Mantarlar mikroskobik sporlar tarafından dağıldıkları için, muhtemelen bir habitat boyunca belirli coğrafi kalıplara sahiptirler. Yayılmaları genellikle belirli hayvanlar veya bitkiler gibi konakçıların yanı sıra rüzgar, su akıntıları veya iklim gibi jeolojik güçlerle de bağlantılıdır. Mantarların büyümesi çevrelerine ve diğer organizmalara bağlı olduğundan, adadaki ekolojik ilişkileri anlamak için iyi bir vekildirler. Çalışma yazarları, dağılım modellerinin koruma ve biyolojik çeşitlilik tahmini için önemli etkileri olduğunu yazıyor.

Çalışmanın ilk yazarı Todd Osmundson basın açıklamasında “Mantarlar ekosistemlerin gerçekten önemli parçalarıdır” dedi. Eski bir UC Berkeley araştırmacısıydı ve şu anda Wisconsin-La Crosse Üniversitesi’nde biyoloji profesörüdür. “Birincil ayrıştırıcılar ve bazı durumlarda çürüyen organik maddeleri parçalayan ve besinleri diğer organizmaların kullanabileceği formlara dönüştüren patojenler olarak hareket ederler.

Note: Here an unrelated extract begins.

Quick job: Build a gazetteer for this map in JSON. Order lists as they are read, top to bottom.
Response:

Ayrıca simbiyontlar olarak gerçekten önemlidirler. Diğer organizmalarla birlikte yaşarlar ve başka şeyler karşılığında o organizmaya fayda sağlarlar. Örneğin bazı mantarlar bitkilerin köklerine yapışarak onlarla besin alışverişinde bulunurlar.”

Süreç
2008 ve 2009 yılları arasındaki toplama döneminde, araştırma ekibi şafakta yola çıkacak ve öğleden sonraları nem ve sıcakta aramaya devam edecekti. Ada genelinde mantar avladılar – bir gün resifte kıyı açıklarında küçük bir adayı keşfederken ve ertesi gün yaklaşık 3.000 fit yüksekliğindeki dağlara tırmandılar. Palmiyelerin altında yürüdüler ve mangrov ormanlarında yürüyüş yaptılar ve mantarların yerel kullanımı ve özel tarlalarda ve mülklerde yetiştirilen bazı türler hakkında bilgi edinmek için yerli Polinezyalılarla işbirliği yaptılar.

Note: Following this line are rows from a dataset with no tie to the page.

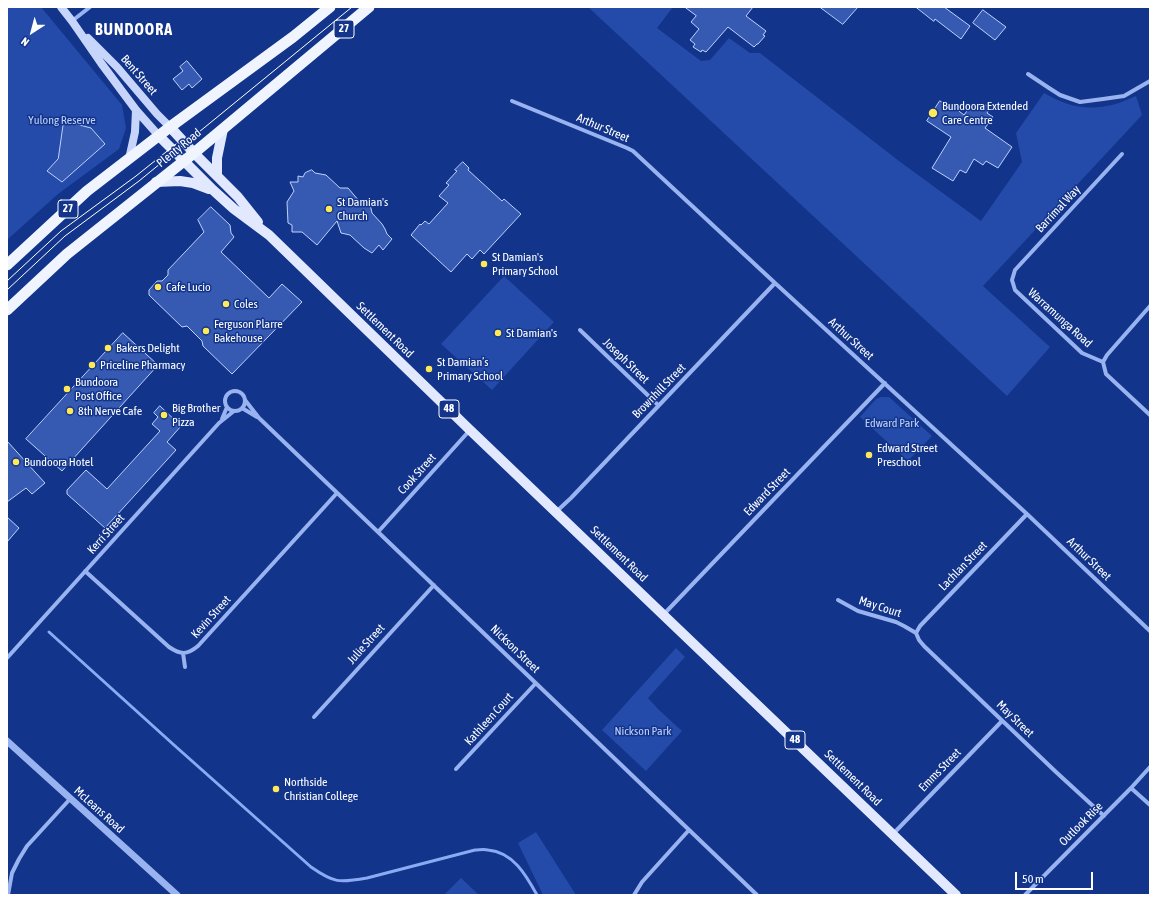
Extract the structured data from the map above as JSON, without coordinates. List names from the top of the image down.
{
  "streets": {
    "highway": ["27", "Plenty Road"],
    "main road": ["Bent Street", "Settlement Road", "48"],
    "street": [
      "Arthur Street",
      "Barrimal Way",
      "Warramunga Road",
      "Joseph Street",
      "Brownhill Street",
      "Cook Street",
      "Edward Street",
      "Kerri Street",
      "Lachlan Street",
      "May Court",
      "Kevin Street",
      "Julie Street",
      "Nickson Street",
      "Kathleen Court",
      "May Street",
      "Emms Street",
      "McLeans Road",
      "Outlook Rise"
    ]
  },
  "crossings": [
    ["Bent Street", "Plenty Road"],
    ["Bent Street", "Settlement Road"],
    ["Arthur Street", "Brownhill Street"],
    ["Arthur Street", "Edward Street"],
    ["Arthur Street", "Lachlan Street"],
    ["Plenty Road", "Settlement Road"],
    ["Barrimal Way", "Warramunga Road"],
    ["Settlement Road", "Brownhill Street"],
    ["Settlement Road", "Cook Street"],
    ["Settlement Road", "Edward Street"],
    ["Settlement Road", "Emms Street"],
    ["Joseph Street", "Brownhill Street"],
    ["Cook Street", "Nickson Street"],
    ["Kerri Street", "Nickson Street"],
    ["Lachlan Street", "May Court"],
    ["Lachlan Street", "May Street"],
    ["May Court", "May Street"],
    ["Kevin Street", "Nickson Street"],
    ["Julie Street", "Nickson Street"],
    ["Nickson Street", "Kathleen Court"],
    ["May Street", "Emms Street"],
    ["May Street", "Outlook Rise"]
  ],
  "districts": ["BUNDOORA"],
  "parks": ["Yulong Reserve", "Edward Park", "Nickson Park"],
  "places": [
    "Bundoora Extended Care Centre",
    "St Damian's Church",
    "St Damian's Primary School",
    "Cafe Lucio",
    "Coles",
    "Ferguson Plarre Bakehouse",
    "St Damian's",
    "Bakers Delight",
    "Priceline Pharmacy",
    "St Damian’s Primary School",
    "Bundoora Post Office",
    "8th Nerve Cafe",
    "Big Brother Pizza",
    "Edward Street Preschool",
    "Bundoora Hotel",
    "Northside Christian College"
  ],
  "scale_bar": "50 m",
  "north": "bottom left"
}
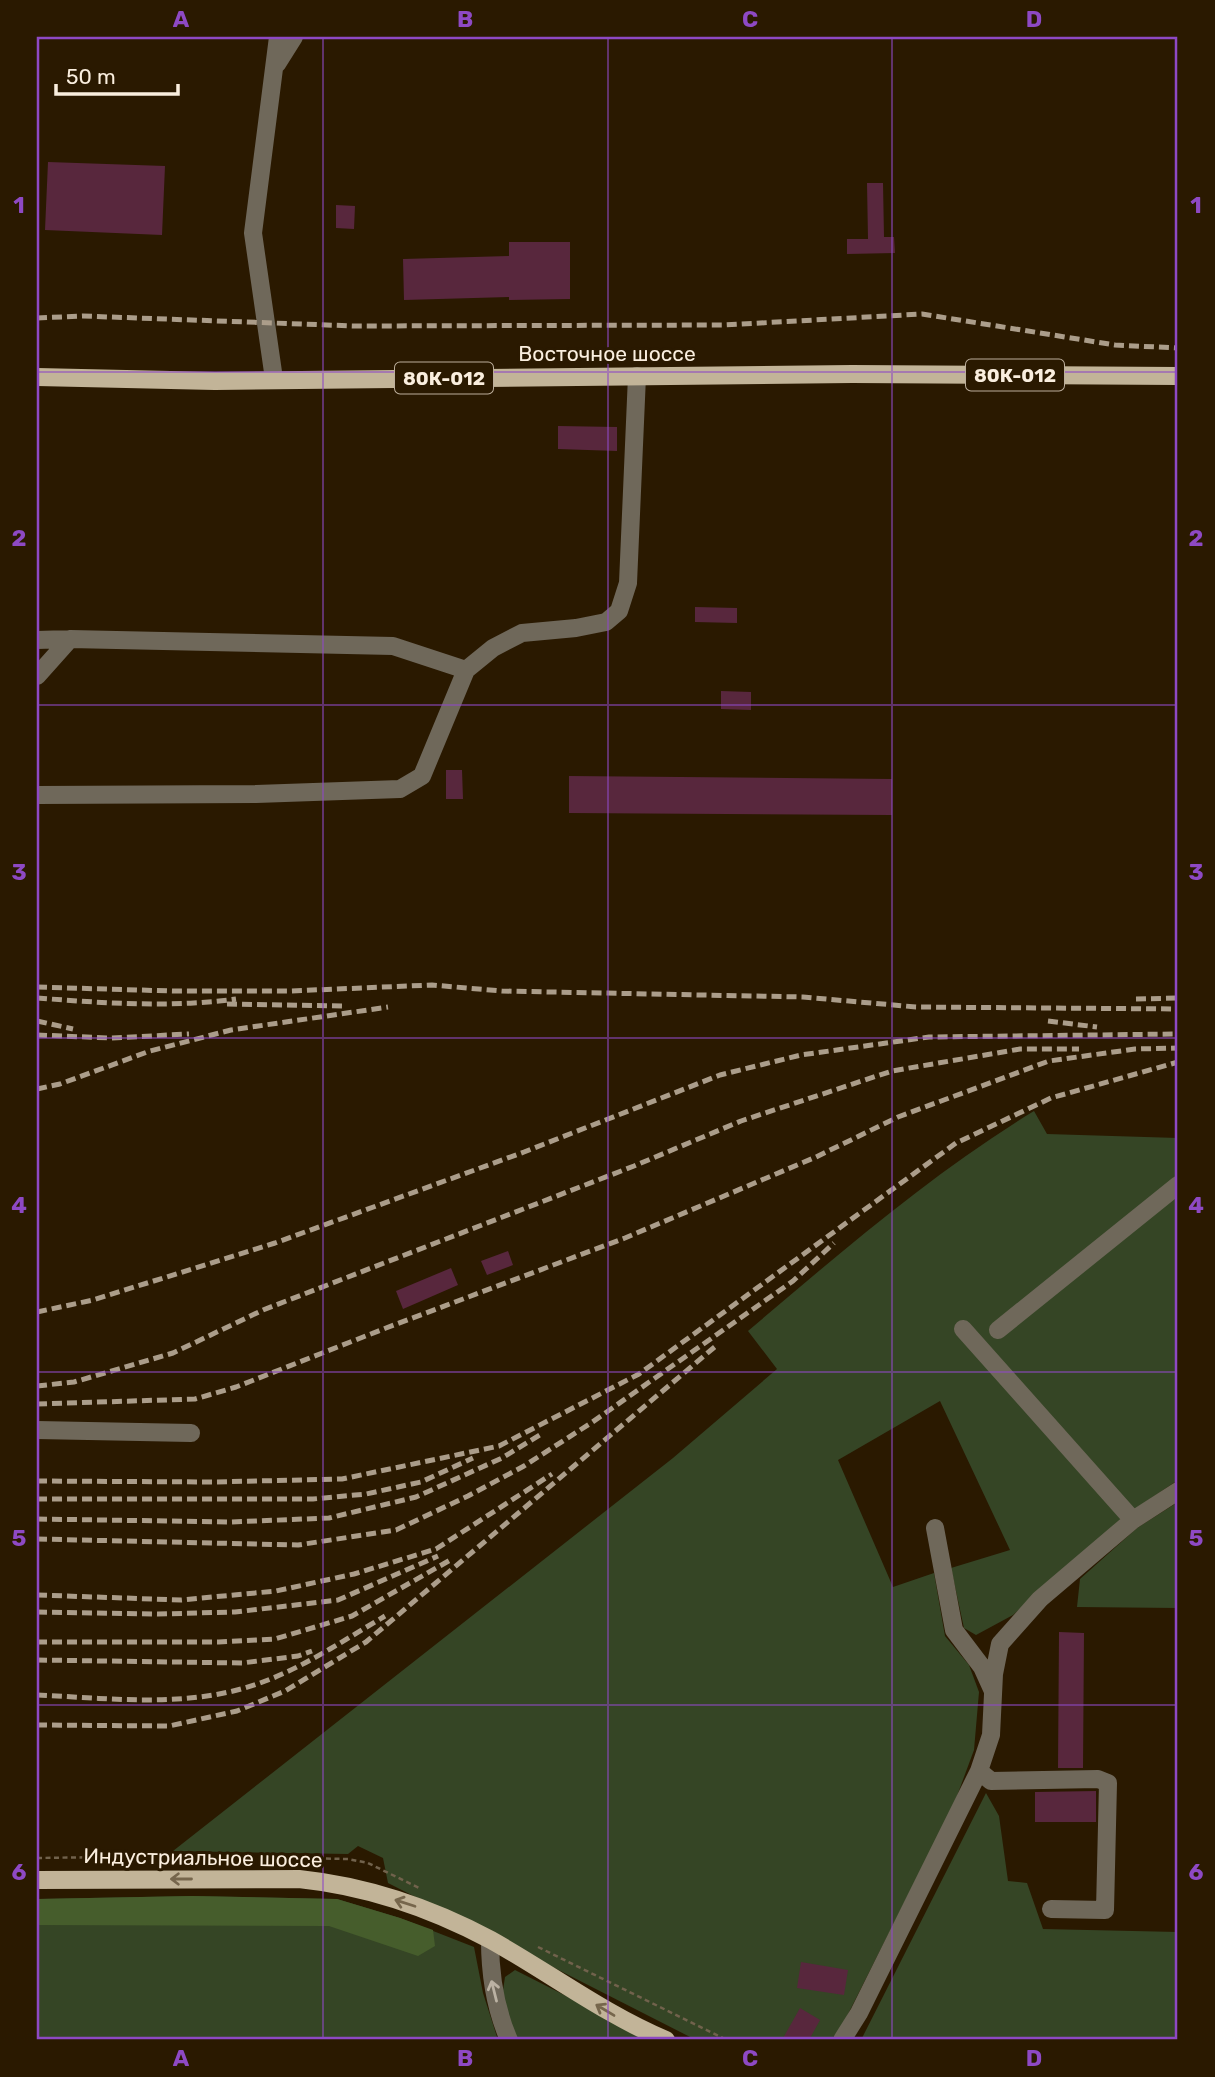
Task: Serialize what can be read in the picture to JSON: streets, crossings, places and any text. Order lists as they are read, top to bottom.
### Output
{
  "streets": {
    "main road": ["Восточное шоссе", "80К-012", "Индустриальное шоссе"]
  },
  "one_way": ["Индустриальное шоссе"],
  "scale_bar": "50 m",
  "grid": {
    "columns": [
      "A",
      "B",
      "C",
      "D"
    ],
    "rows": [
      "1",
      "2",
      "3",
      "4",
      "5",
      "6"
    ]
  }
}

Garbelotto, “Küçük bir alandaki habitat çeşitliliği nefes kesici” dedi. “Bir süre sonra sadece mantarlara bakarak nerede olduğumuzu anlayabiliyorduk – her habitatın kendine özgü mantar kohortu vardı.”

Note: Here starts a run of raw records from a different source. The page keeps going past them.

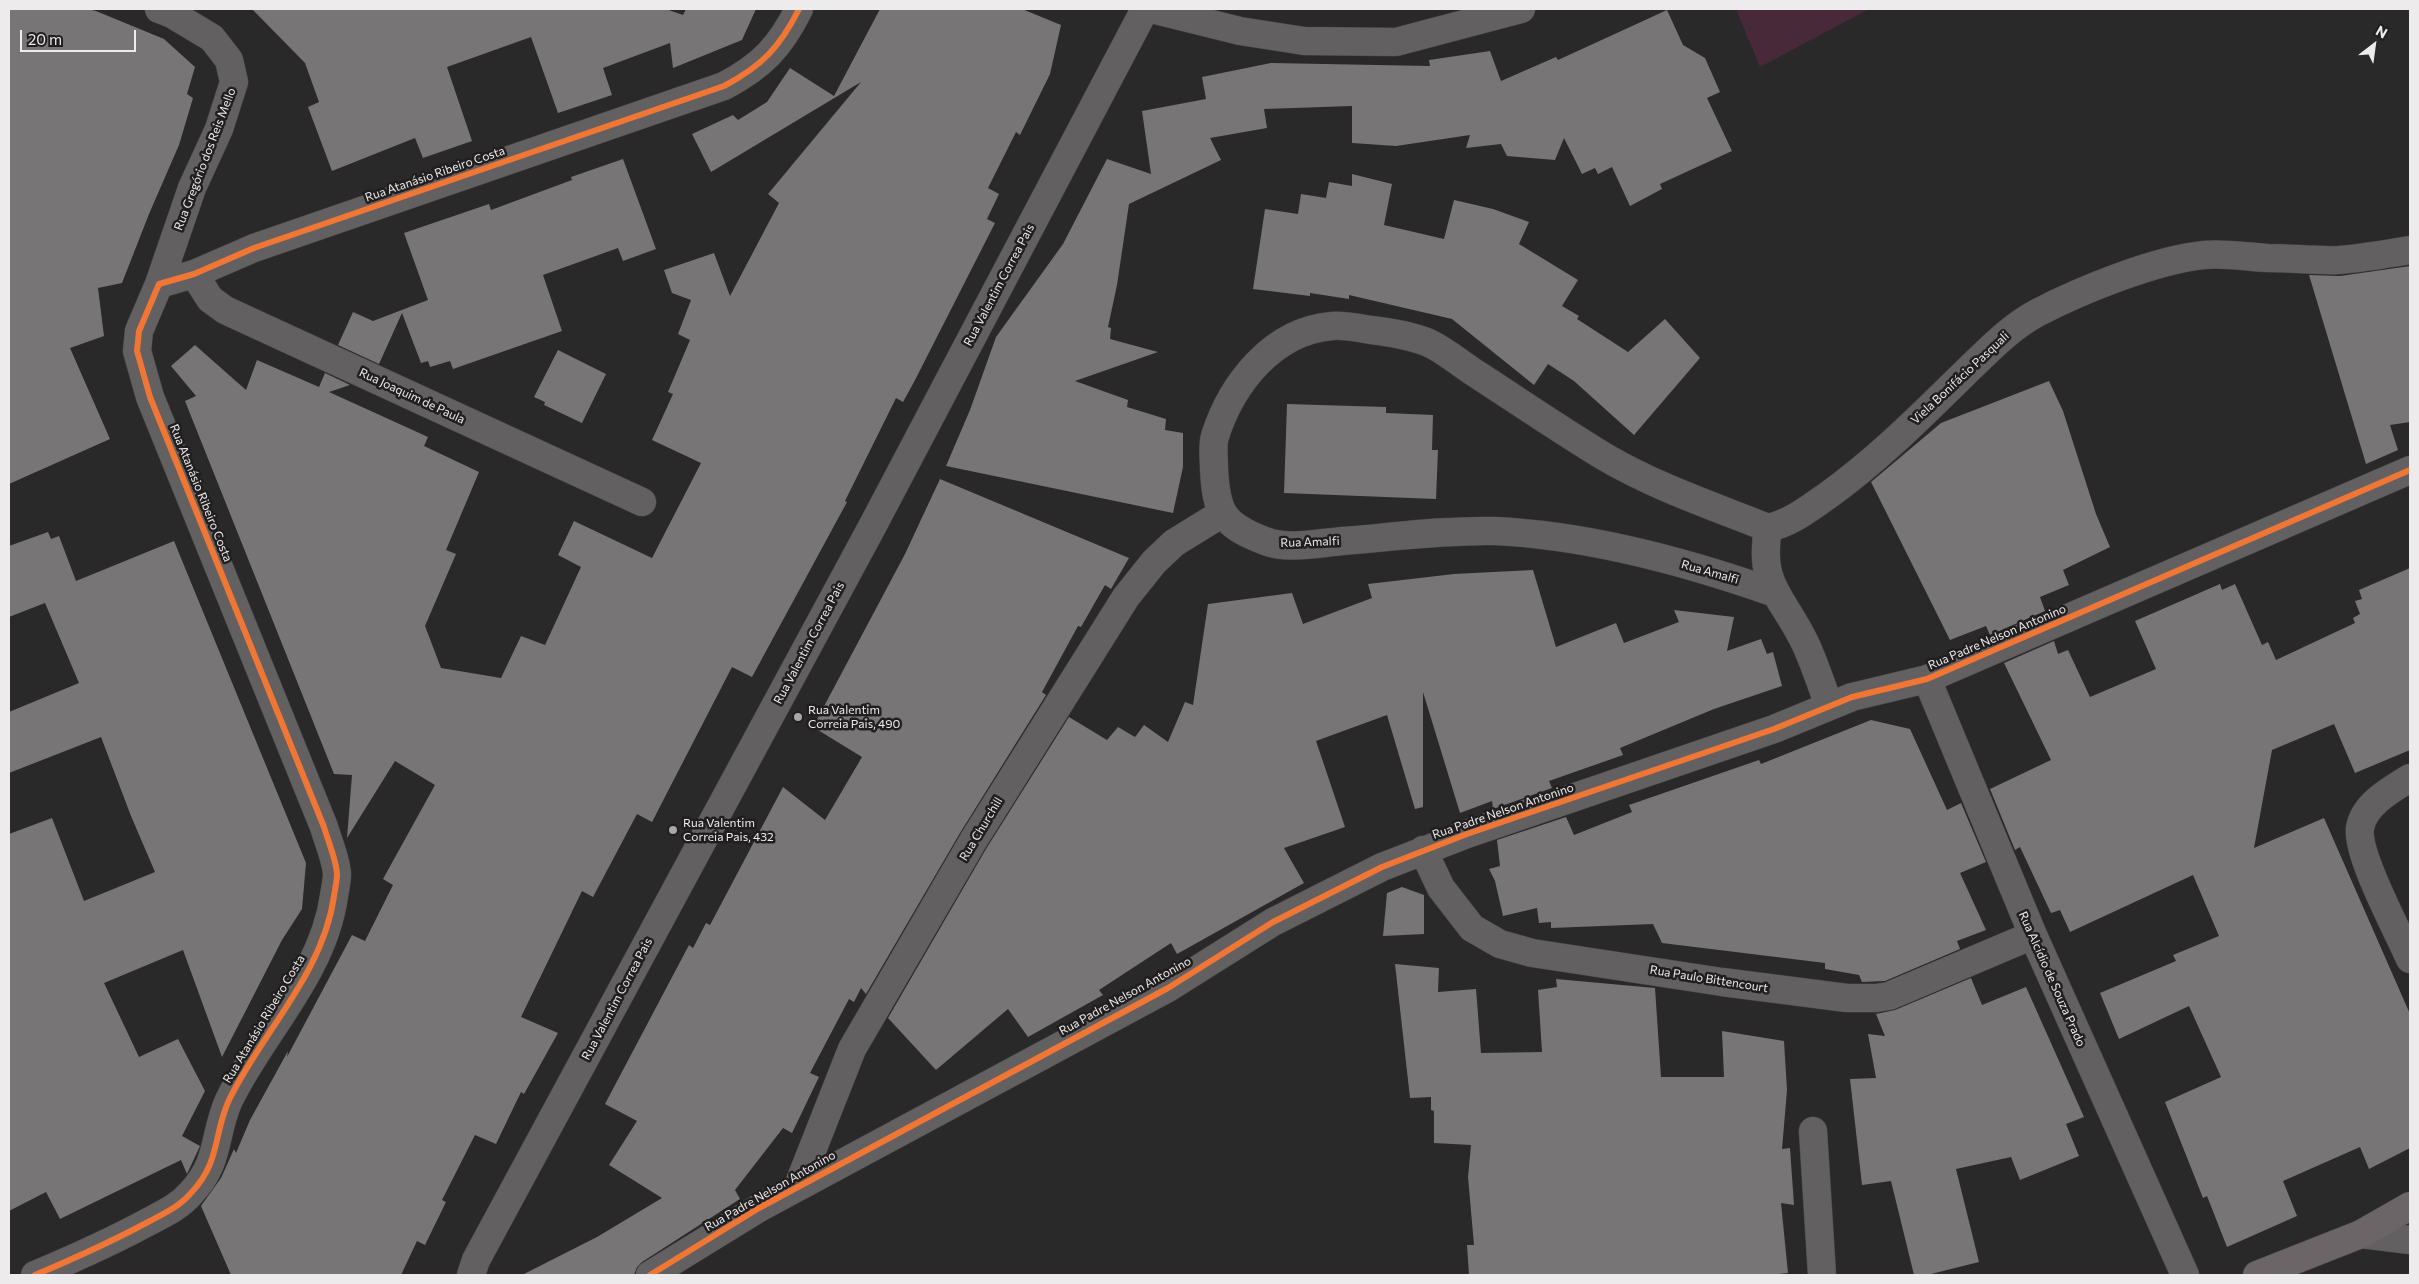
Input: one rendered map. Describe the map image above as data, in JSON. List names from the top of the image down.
{
  "streets": {
    "street": [
      "Rua Gregório dos Reis Mello",
      "Rua Atanásio Ribeiro Costa",
      "Rua Valentim Correa Pais",
      "Viela Bonifácio Pasquali",
      "Rua Joaquim de Paula",
      "Rua Amalfi",
      "Rua Padre Nelson Antonino",
      "Rua Churchill",
      "Rua Paulo Bittencourt",
      "Rua Alcídio de Souza Prado"
    ]
  },
  "crossings": [
    ["Rua Gregório dos Reis Mello", "Rua Atanásio Ribeiro Costa"],
    ["Rua Atanásio Ribeiro Costa", "Rua Joaquim de Paula"],
    ["Rua Amalfi", "Rua Churchill"],
    ["Rua Padre Nelson Antonino", "Rua Churchill"],
    ["Rua Padre Nelson Antonino", "Rua Paulo Bittencourt"],
    ["Rua Padre Nelson Antonino", "Rua Alcídio de Souza Prado"],
    ["Rua Paulo Bittencourt", "Rua Alcídio de Souza Prado"]
  ],
  "places": ["Rua Valentim Correia Pais, 490", "Rua Valentim Correia Pais, 432"],
  "scale_bar": "20 m",
  "north": "top right"
}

Ekip, topladıktan sonra, UC Berkeley’in herbaryumunda saklamak için örnekleri fotoğraflayacak ve kurutacaktı. Laboratuvara geri döndüklerinde, çeşitliliği ölçmek için DNA dizilerini analiz edecekler, endemiklik düzeyine veya yerel örneklere ve mantar dağılımının adada nasıl yayıldığına bakacaklardı. Mo’orea’daki mantarların dizilerini dünyadaki diğer türlerle karşılaştırmak, ekibin türlerin orijinal olarak nereden geldiğini belirlemesine yardımcı oldu.